News last week that Amazon founder Jeff Bezos was one of the largest investors in a $15m fundraising by a freight forwarder grabbed more headlines than would normally be expected for the sector and size of investment.

Beacon, the digitally focused company set up in 2018 by former Uber executives, gushed that the funding would allow its expertise in technology to “disrupt the trillion-dollar freight forwarding market by vastly improving the experience for importers and exporters with a more transparent and smarter shipping ­product”.

But despite its claim that this sector is ripe for ­digital disruption, UK-based Beacon is likely to find it will not be easy to deliver in a market that has already been evolving for generations.

Beacon chief executive Fraser Robinson, a former head of business for Europe and the Middle East at Uber, added that the future for traditional freight ­forwarders is more precarious than ever because of digitalisation and the coronavirus pandemic.

Not so old-fashioned

It probably sounds believable to outsiders brought up on the idea that the shipping industry is old-­fashioned and slow to modernise — a view that, although once fairly accurate, is less and less the case.

Not surprisingly, traditional forwarders are disparaging about disruption and claim they are already employing most of the exciting innovation that the start-ups promise.

British International Freight Association director general Robert Keen told TradeWinds he feels like Bill Murray in “Groundhog Day” because of the number of times he has been told the rise of software start-ups spells the end for forwarders.

“It’s a load of rubbish,” he said. Forwarders are developing and delivering technology-led services comparable with those of the digital disrupters, he contended, adding that the “adapt or die” message has a chequered history.

“One forwarder I know, a family-owned European firm, has in their archive a letter from a great-grandparent proclaiming the company’s demise with the arrival of rail in the mid-1800s. It’s still going strong.”

Deepsea shipping has seen its fair share of disrupters come and go too. The dot.com boom of the turn of the century fizzled out, with large amounts of money spent by the likes of LevelSeas failing to “disintermediate” the broking scene.

Major brokers depicted back then as techno-dinosaurs have built enormously complex systems — think Clarksons, for one — while shipowners, such as Gil Ofer at Eastern Pacific Shipping, are leading innovation efforts. Digitalisation is spreading through all parts of the industry.

Enormously complex systems

Amazon has invested in an aircraft fleet and its founder Jeff Bezos in a digital freight forwarder promising disruption, but has still yet to make big inroads into deepsea shipping. Photo: Amazon

A clutch of technology-led entrants with little experience of shipping but promising the earth has again emerged.
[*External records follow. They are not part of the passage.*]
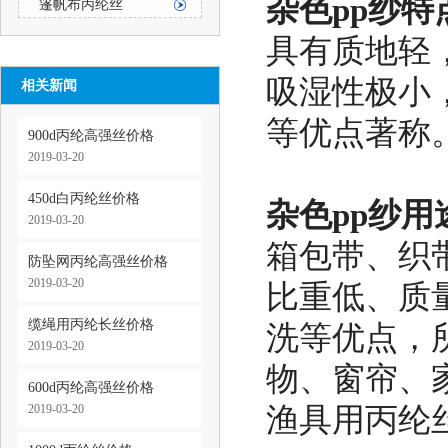
杂色pp纱
特
篷帆布丙纶丝
具有质地轻
吸湿性极小
相关新闻
等优点著称
900d丙纶高强丝价格
2019-03-20
450d白丙纶丝价格
杂色pp纱
用
2019-03-20
箱包带、织
防坠网丙纶高强丝价格
2019-03-20
比重低、质
缆绳用丙纶长丝价格
洗等优点，
2019-03-20
物、窗帘、
600d丙纶高强丝价格
2019-03-20
渔具用丙纶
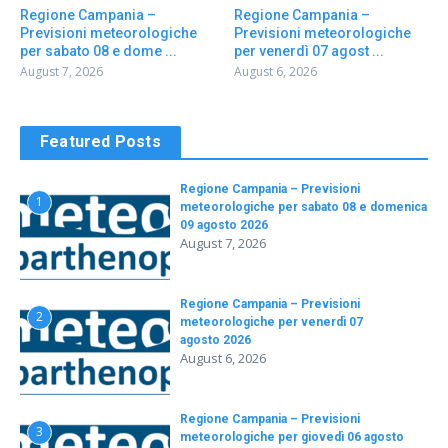
Regione Campania –
Regione Campania –
Previsioni meteorologiche
Previsioni meteorologiche
per sabato 08 e dome ...
per venerdì 07 agost ...
August 7, 2026
August 6, 2026
Featured Posts
Regione Campania – Previsioni
1
meteorologiche per sabato 08 e domenica
09 agosto 2026
August 7, 2026
Regione Campania – Previsioni
2
meteorologiche per venerdì 07
agosto 2026
August 6, 2026
Regione Campania – Previsioni
3
meteorologiche per giovedì 06 agosto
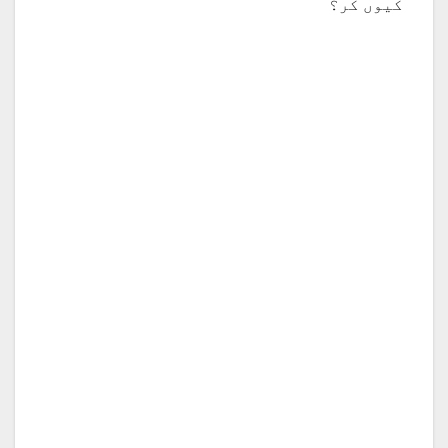
کیوں کر؟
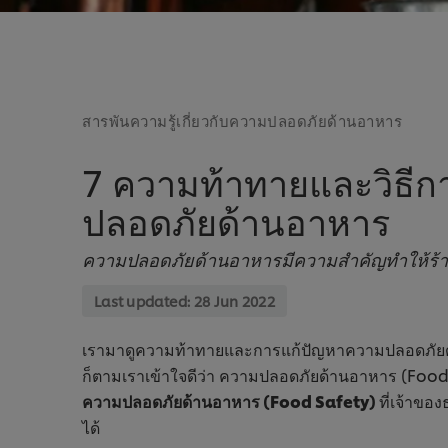
สารพันความรู้เกี่ยวกับความปลอดภัยด้านอาหาร
7 ความท้าทายและวิธี
ปลอดภัยด้านอาหาร
ความปลอดภัยด้านอาหารมีความสำคัญทำให้ร้าน
Last updated:
28 Jun 2022
เรามาดูความท้าทายและการแก้ปัญหาความปลอดภัยด้า
ก็ตามเราเข้าใจดีว่า ความปลอดภัยด้านอาหาร (Food Sa
ความปลอดภัยด้านอาหาร (Food Safety)
ที่เจ้าขอ
ได้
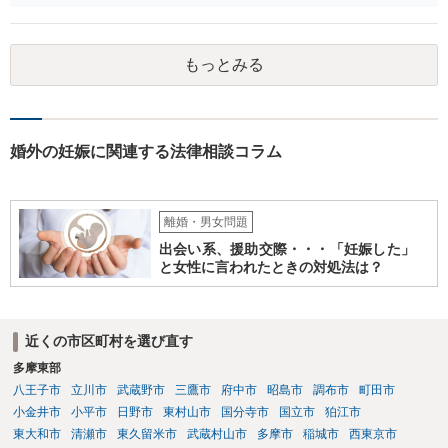
もっとみる
婚外の妊娠に関連する法律相談コラム
離婚・男女問題
出会い系、援助交際・・・「妊娠した」
と女性に言われたときの対処法は？
近くの市区町村を選び直す
多摩東部
八王子市
立川市
武蔵野市
三鷹市
府中市
昭島市
調布市
町田市
小金井市
小平市
日野市
東村山市
国分寺市
国立市
狛江市
東大和市
清瀬市
東久留米市
武蔵村山市
多摩市
稲城市
西東京市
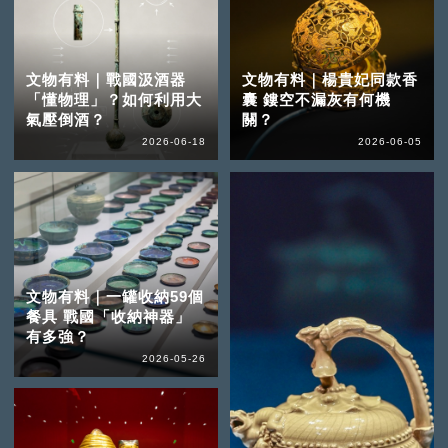
文物有料｜戰國汲酒器
文物有料｜楊貴妃同款香
「懂物理」？如何利用大
囊 鏤空不漏灰有何機
氣壓倒酒？
關？
2026-06-18
2026-06-05
文物有料｜一罐收納59個
餐具 戰國「收納神器」
有多強？
2026-05-26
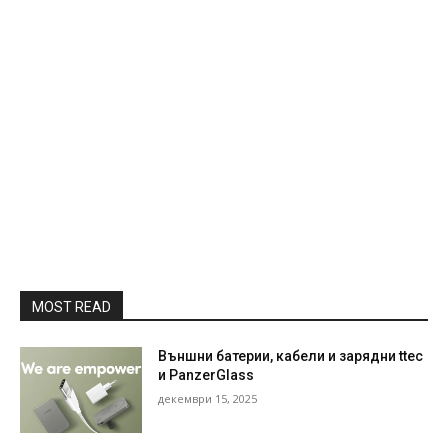
MOST READ
Външни батерии, кабели и зарядни ttec
и PanzerGlass
декември 15, 2025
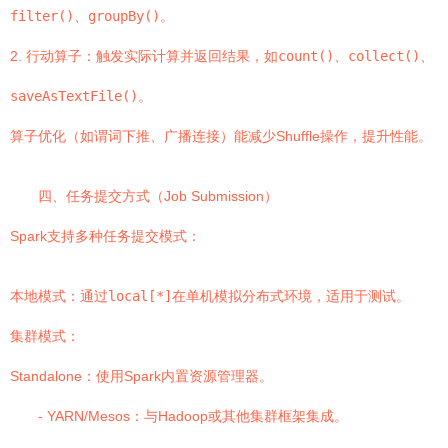
filter()
、
groupBy()
。
2. 行动算子：触发实际计算并返回结果，如
count()
、
collect()
、
saveAsTextFile()
。
算子优化（如谓词下推、广播连接）能减少Shuffle操作，提升性能。
四、任务提交方式（Job Submission）
Spark支持多种任务提交模式：
本地模式：通过
local[*]
在单机模拟分布式环境，适用于测试。
集群模式：
Standalone：使用Spark内置资源管理器。
- YARN/Mesos：与Hadoop或其他集群框架集成。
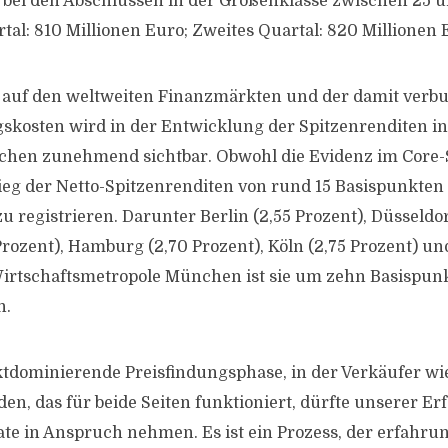
bei den Abschlüssen in der Größenklasse zwischen 25 u
tal: 810 Millionen Euro; Zweites Quartal: 820 Millionen 
t auf den weltweiten Finanzmärkten und der damit verb
skosten wird in der Entwicklung der Spitzenrenditen i
hen zunehmend sichtbar. Obwohl die Evidenz im Core
stieg der Netto-Spitzenrenditen von rund 15 Basispunkten
u registrieren. Darunter Berlin (2,55 Prozent), Düsseldor
rozent), Hamburg (2,70 Prozent), Köln (2,75 Prozent) und
Wirtschaftsmetropole München ist sie um zehn Basispunk
n.
ktdominierende Preisfindungsphase, in der Verkäufer wi
den, das für beide Seiten funktioniert, dürfte unserer E
te in Anspruch nehmen. Es ist ein Prozess, der erfahr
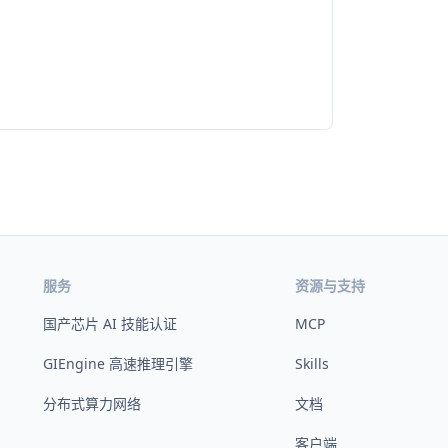
服务
资源与支持
国产芯片 AI 技能认证
MCP
GIEngine 高速推理引擎
Skills
分布式算力网络
文档
客户端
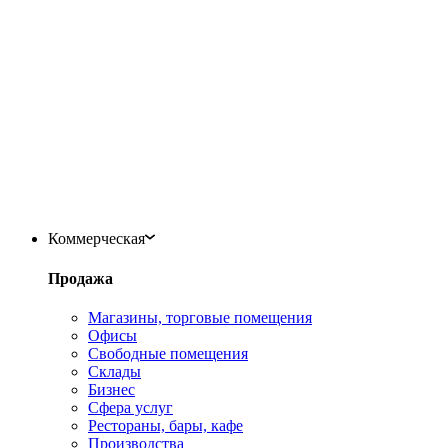
Коммерческая
Продажа
Магазины, торговые помещения
Офисы
Свободные помещения
Склады
Бизнес
Сфера услуг
Рестораны, бары, кафе
Производства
And, yes, the internet is better able to deliver than 20 years ago, but almost everyone is already working in the cloud anyway.

Moreover, freight forwarding is a tight-margin competitive business heavily reliant on container lines for the initial dispatch of goods from Asian producers to Western consumers.
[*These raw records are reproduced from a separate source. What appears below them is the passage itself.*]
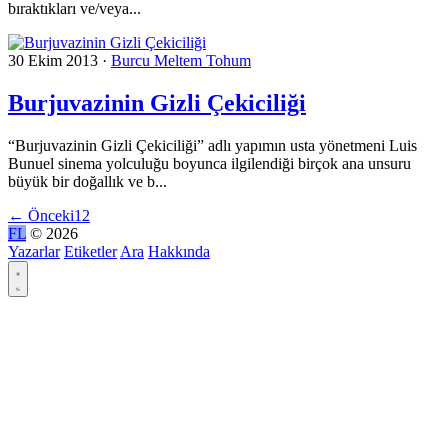
bıraktıkları ve/veya...
30 Ekim 2013
·
Burcu Meltem Tohum
Burjuvazinin Gizli Çekiciliği
“Burjuvazinin Gizli Çekiciliği” adlı yapımın usta yönetmeni Luis
Bunuel sinema yolculuğu boyunca ilgilendiği birçok ana unsuru
büyük bir doğallık ve b...
←
Önceki
1
2
FL
© 2026
Yazarlar
Etiketler
Ara
Hakkında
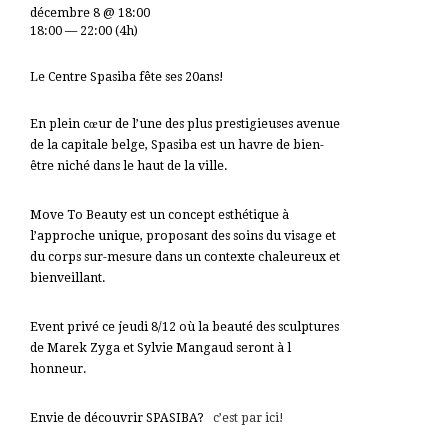
décembre 8 @ 18:00
18:00 — 22:00
(4h)
Le Centre Spasiba fête ses 20ans!
En plein cœur de l’une des plus prestigieuses avenue
de la capitale belge, Spasiba est un havre de bien-
être niché dans le haut de la ville.
Move To Beauty est un concept esthétique à
l’approche unique, proposant des soins du visage et
du corps sur-mesure dans un contexte chaleureux et
bienveillant.
Event privé ce jeudi 8/12 où la beauté des sculptures
de Marek Zyga et Sylvie Mangaud seront à l
honneur.
Envie de découvrir SPASIBA?
c’est par ici!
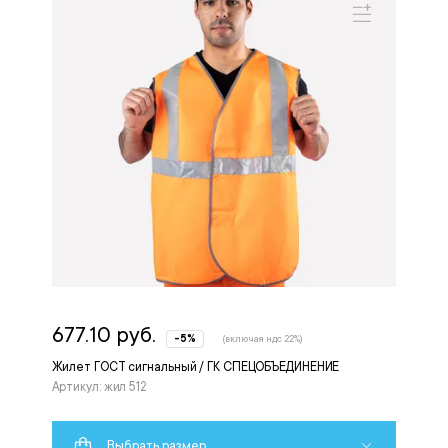
677.10 руб.
-5%
(включая ндс 22%)
Жилет ГОСТ сигнальный / ГК СПЕЦОБЪЕДИНЕНИЕ
Артикул: жил 512
Выбрать размер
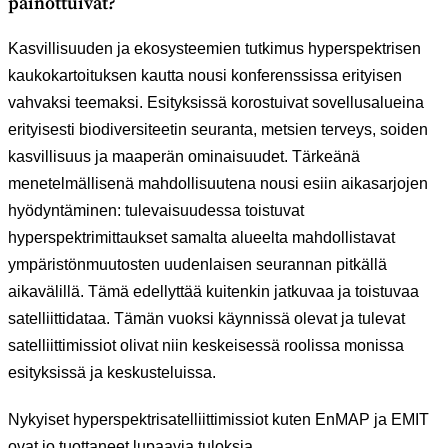
painottuivat?
Kasvillisuuden ja ekosysteemien tutkimus hyperspektrisen
kaukokartoituksen kautta nousi konferenssissa erityisen
vahvaksi teemaksi. Esityksissä korostuivat sovellusalueina
erityisesti biodiversiteetin seuranta, metsien terveys, soiden
kasvillisuus ja maaperän ominaisuudet. Tärkeänä
menetelmällisenä mahdollisuutena nousi esiin aikasarjojen
hyödyntäminen: tulevaisuudessa toistuvat
hyperspektrimittaukset samalta alueelta mahdollistavat
ympäristönmuutosten uudenlaisen seurannan pitkällä
aikavälillä. Tämä edellyttää kuitenkin jatkuvaa ja toistuvaa
satelliittidataa. Tämän vuoksi käynnissä olevat ja tulevat
satelliittimissiot olivat niin keskeisessä roolissa monissa
esityksissä ja keskusteluissa.
Nykyiset hyperspektrisatelliittimissiot kuten EnMAP ja EMIT
ovat jo tuottaneet lupaavia tuloksia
There are slim pickings for any firm investing huge amounts of cash to provide a service that can be only marginally better in either forwarding or container shipping when they are so reliant on the same transport systems used by their rivals.
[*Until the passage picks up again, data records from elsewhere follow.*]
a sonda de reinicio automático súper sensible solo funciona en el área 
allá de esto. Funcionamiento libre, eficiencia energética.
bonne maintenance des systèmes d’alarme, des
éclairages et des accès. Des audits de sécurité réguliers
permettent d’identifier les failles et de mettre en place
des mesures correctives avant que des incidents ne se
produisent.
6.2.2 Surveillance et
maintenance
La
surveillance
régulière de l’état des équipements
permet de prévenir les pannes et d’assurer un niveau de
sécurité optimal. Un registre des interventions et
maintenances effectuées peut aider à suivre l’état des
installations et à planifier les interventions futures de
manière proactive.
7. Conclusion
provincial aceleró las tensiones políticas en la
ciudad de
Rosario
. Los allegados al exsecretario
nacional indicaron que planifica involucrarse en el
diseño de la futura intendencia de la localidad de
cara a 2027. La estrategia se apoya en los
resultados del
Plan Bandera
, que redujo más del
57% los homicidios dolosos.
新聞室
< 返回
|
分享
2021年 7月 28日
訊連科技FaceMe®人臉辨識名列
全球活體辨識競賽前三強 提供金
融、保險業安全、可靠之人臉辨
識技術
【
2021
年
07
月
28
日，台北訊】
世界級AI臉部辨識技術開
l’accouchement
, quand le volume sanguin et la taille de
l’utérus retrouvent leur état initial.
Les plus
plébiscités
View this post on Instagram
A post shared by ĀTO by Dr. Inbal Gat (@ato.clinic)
And despite years of bleating that they are prepared to pay more for better customer service, most shippers are more focused on cheap delivery, and without the scale of the biggest logistics providers, Beacon will find it hard it to compete on rates.

Small beer alongside UPS and FedEx

That does not mean there is no threat. Amazon has long been suspected of wanting to build its own transport systems. Last week, Amazon Air announced it will lease 12 Boeing 767-300s to expand its fleet to more than 82 aircraft by the end of 2021. It’s not nothing, but it is still small beer compared with UPS and FedEx, which operate fleets of 550 and 600 aircraft respectively.

But despite long consideration, Amazon has not fully moved into transport. As far back as 2013, an internal report codenamed “Dragon Boat” envisaged carrying goods from manufacturers in Asia through an internal company named Amazon Logistics Shipping.

However, e-commerce could well be boosted by the coronavirus experience, and forecasts were already suggesting it will leap from 14% of the market to 68% by 2030.

Investment banker Paul Cuatrecasas, founder of "techquisition" firm Aquaa Partners, is just one guru predicting Covid-19 will accelerate disruption. His book "Go Tech, or Go Extinct", argues that acquiring technology disrupters is the key to survival for established companies.

But he told TradeWinds this year that it may be hard for traditional carriers to keep top computing talent when Google or Amazon are sexier employers.

However, if shipping companies see the worth of digitalisation and provide the opportunities and benefits of really pushing development, working for them could seem more worthwhile than working at a digital giant.